Records from a collection
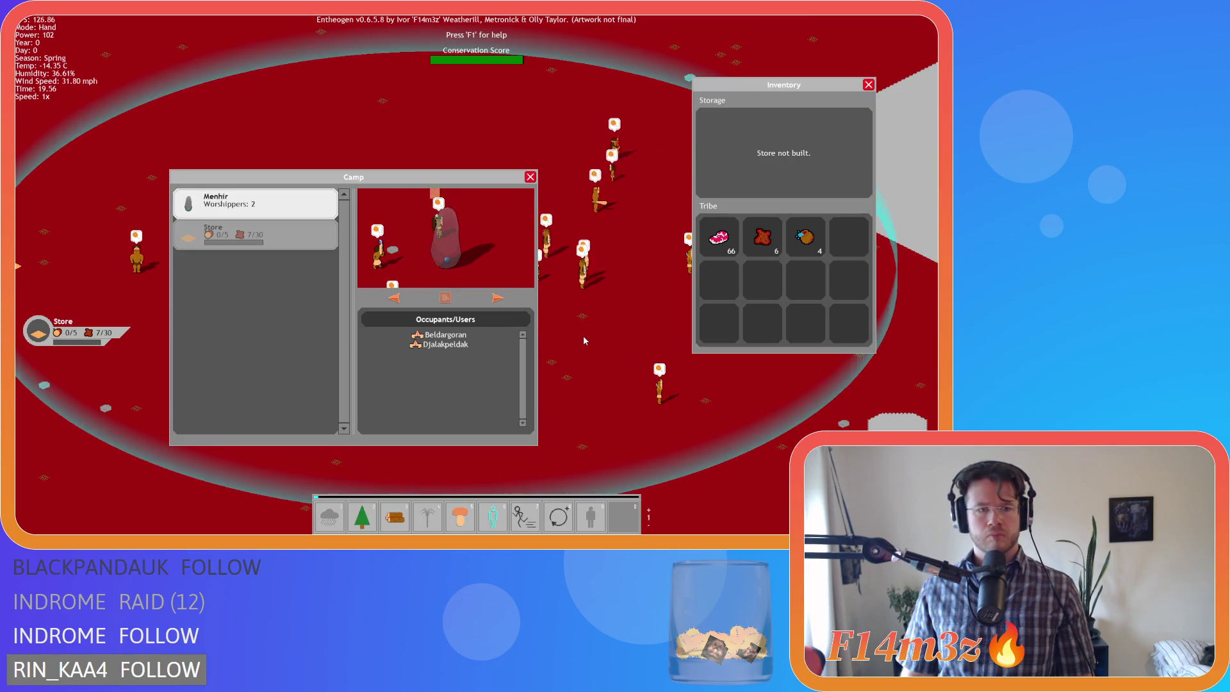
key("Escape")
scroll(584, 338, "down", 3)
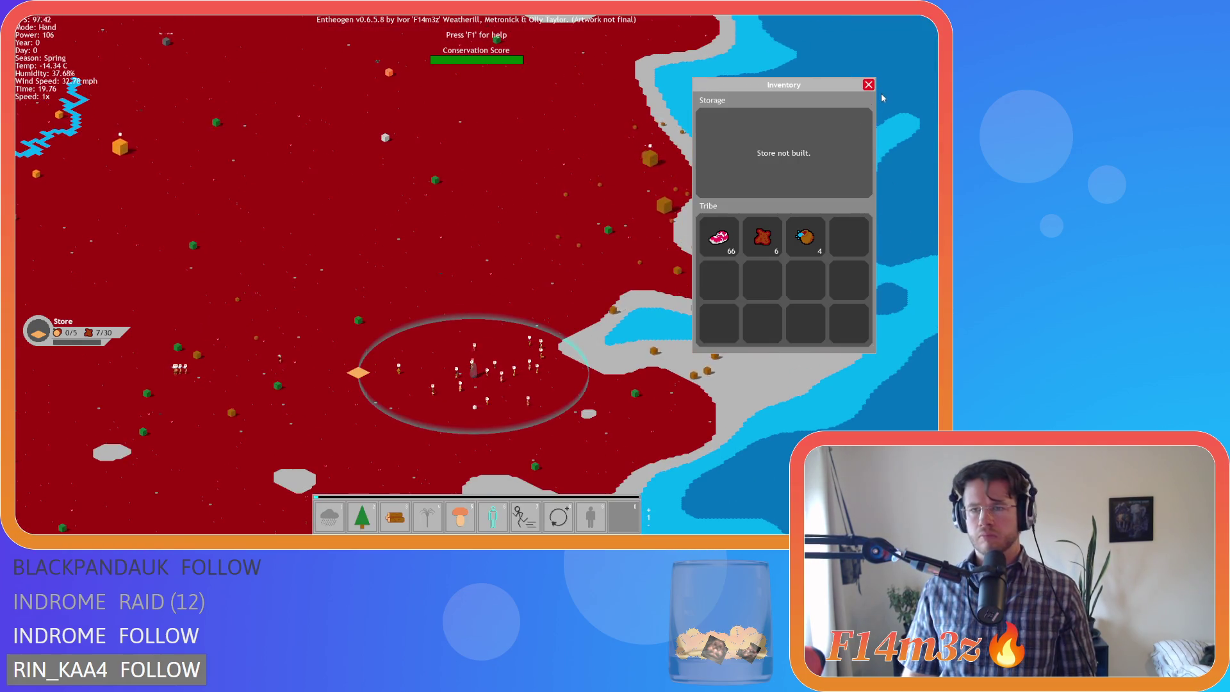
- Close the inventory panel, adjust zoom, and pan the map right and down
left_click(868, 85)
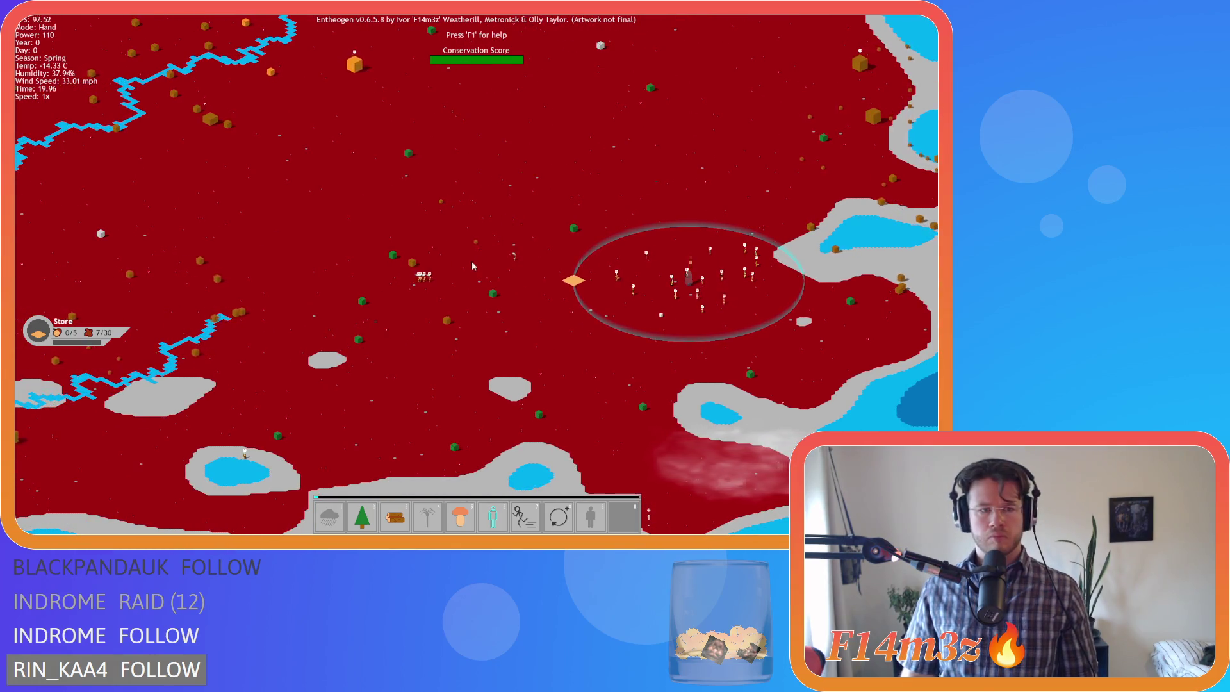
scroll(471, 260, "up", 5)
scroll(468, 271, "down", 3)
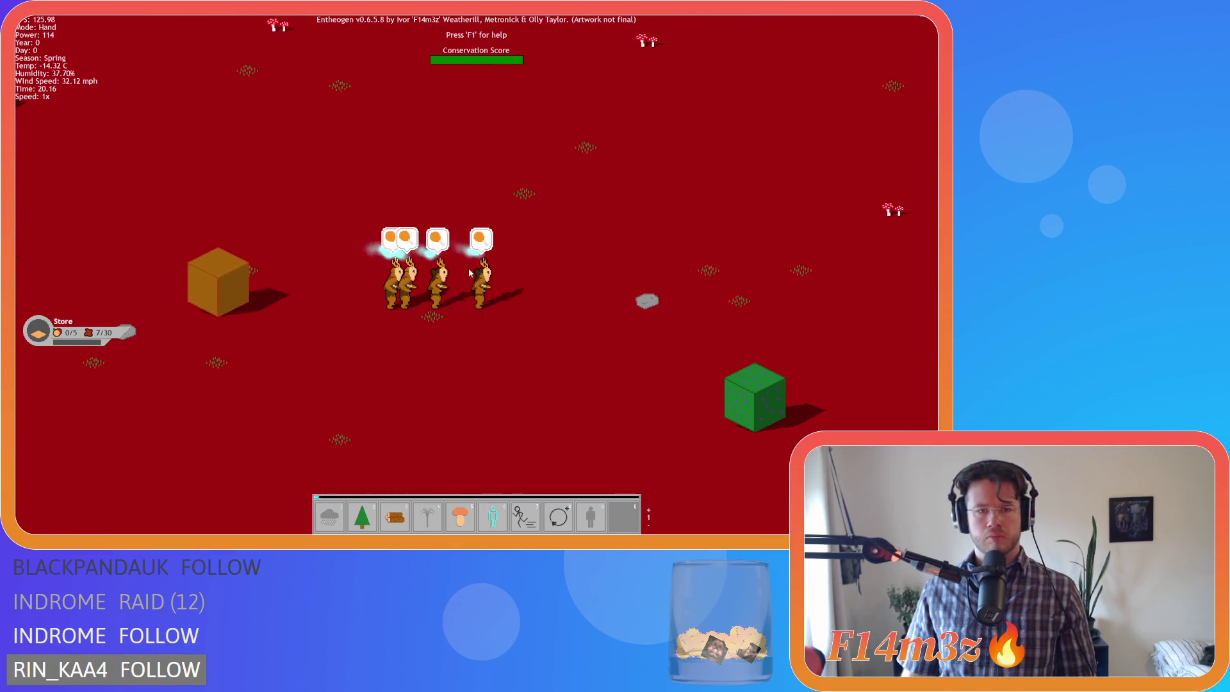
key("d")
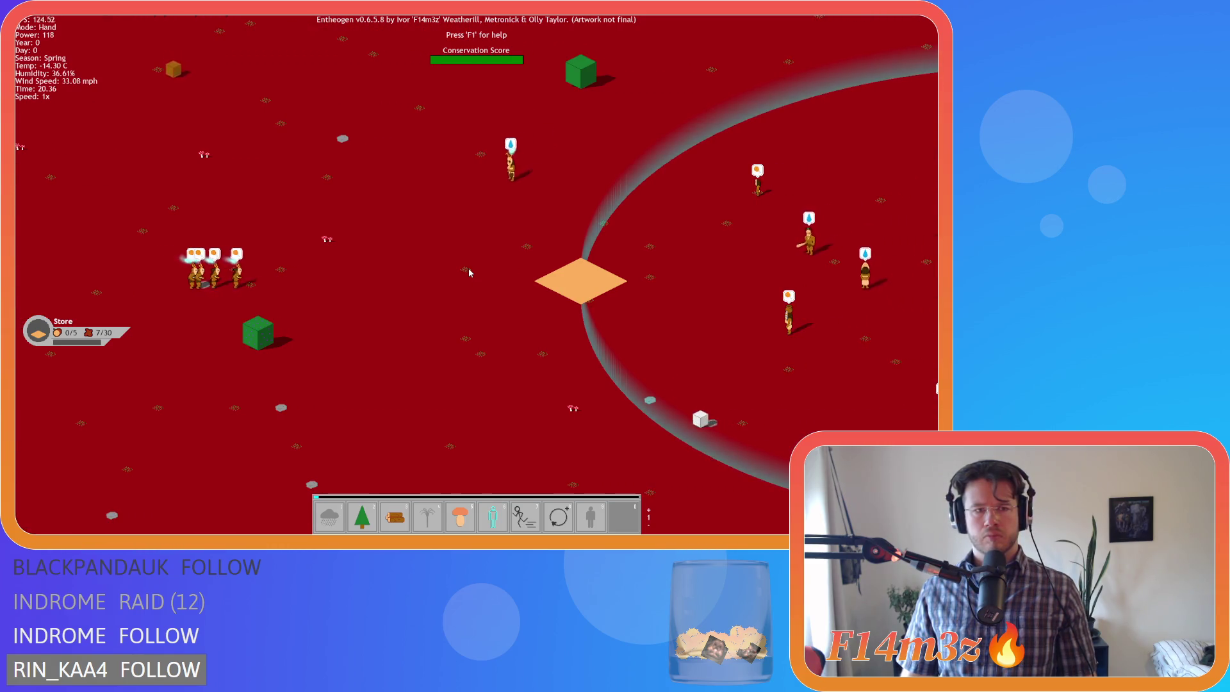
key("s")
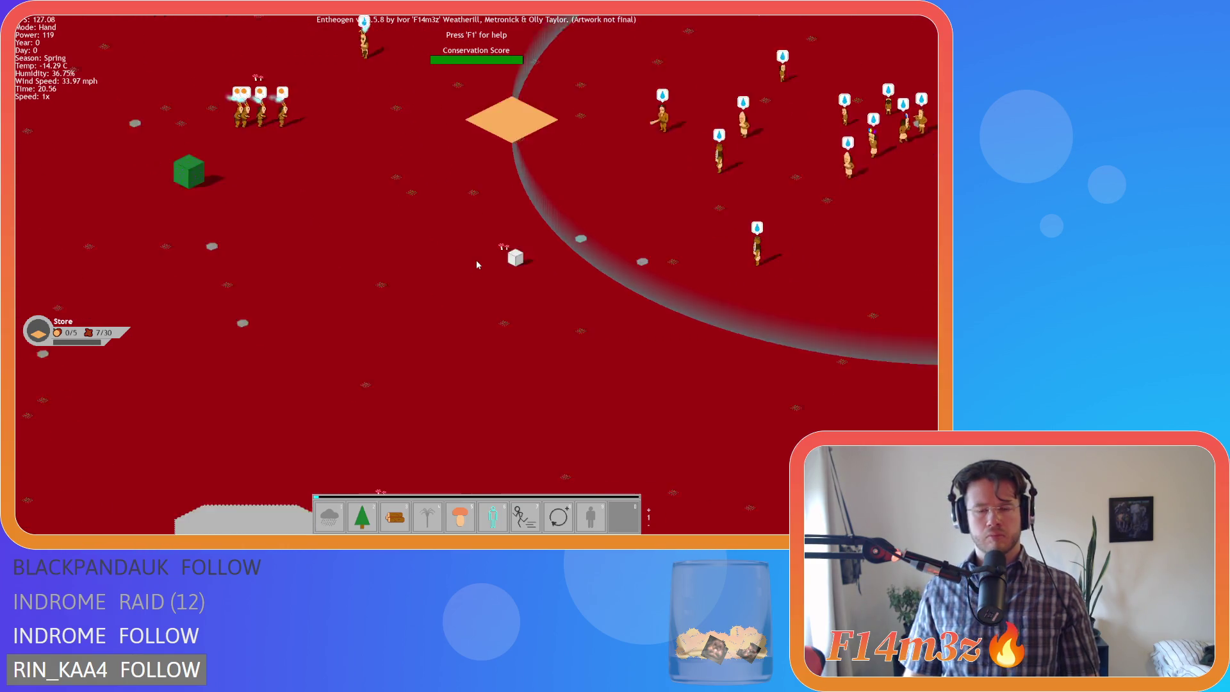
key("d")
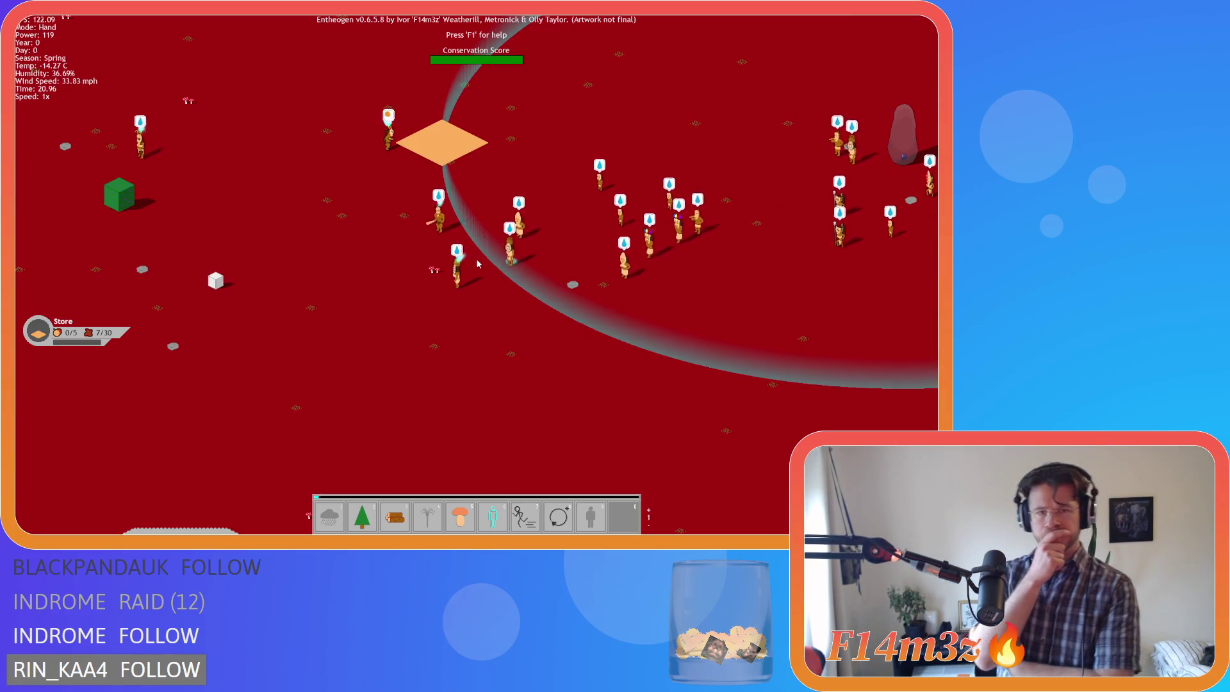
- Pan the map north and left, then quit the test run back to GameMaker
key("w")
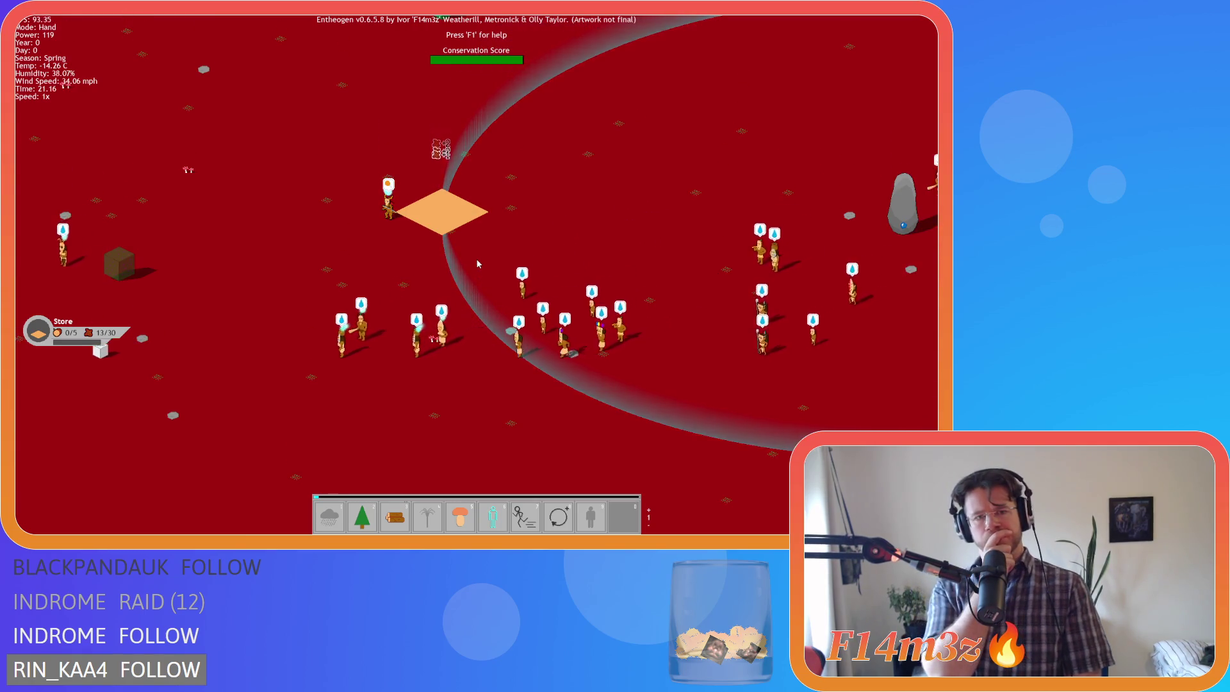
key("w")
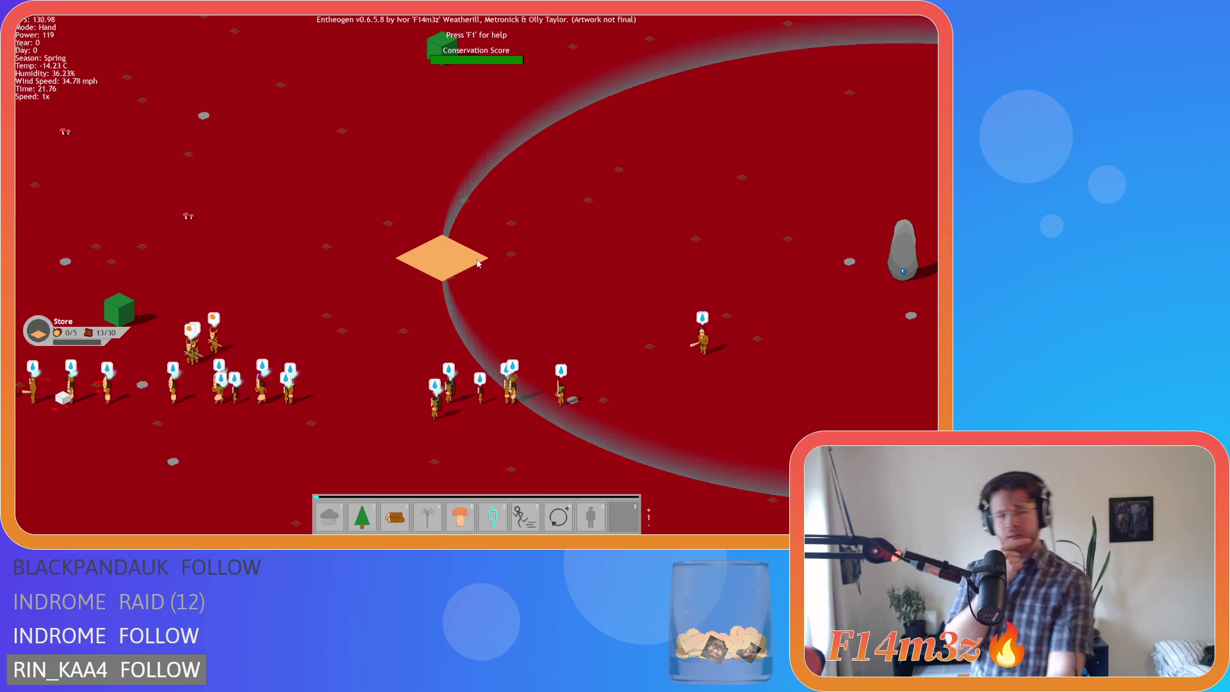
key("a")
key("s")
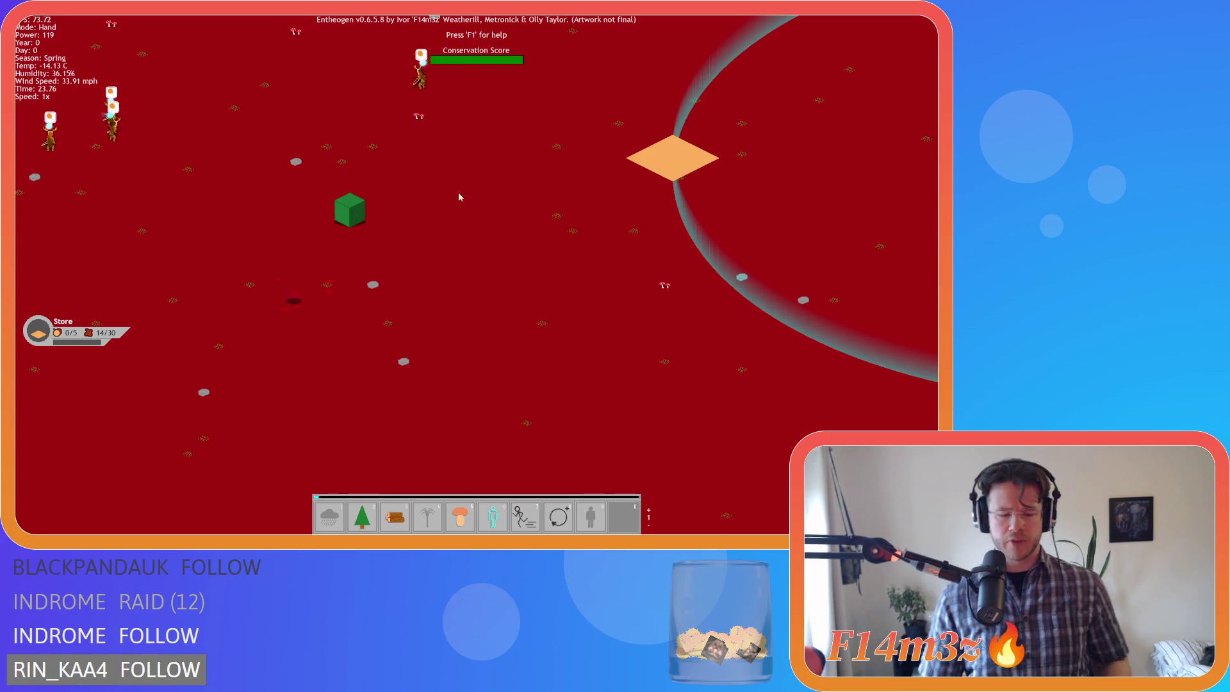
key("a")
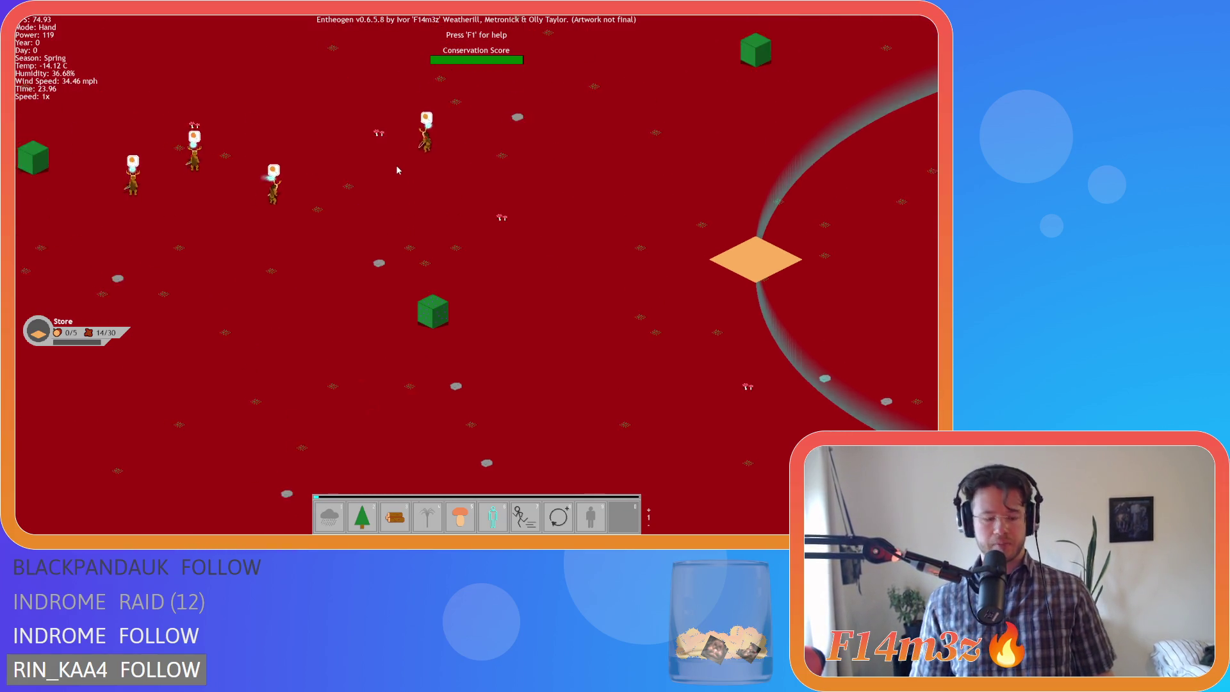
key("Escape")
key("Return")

*EXERCISE GOAL:* Exact output of each line above is wanted, without the pictures.

*EXERCISE SOLUTION:*
key("Escape")
scroll(584, 338, "down", 3)
- Close the inventory panel, adjust zoom, and pan the map right and down
left_click(868, 85)
scroll(471, 260, "up", 5)
scroll(468, 271, "down", 3)
key("d")
key("s")
key("d")
- Pan the map north and left, then quit the test run back to GameMaker
key("w")
key("w")
key("a")
key("s")
key("a")
key("Escape")
key("Return")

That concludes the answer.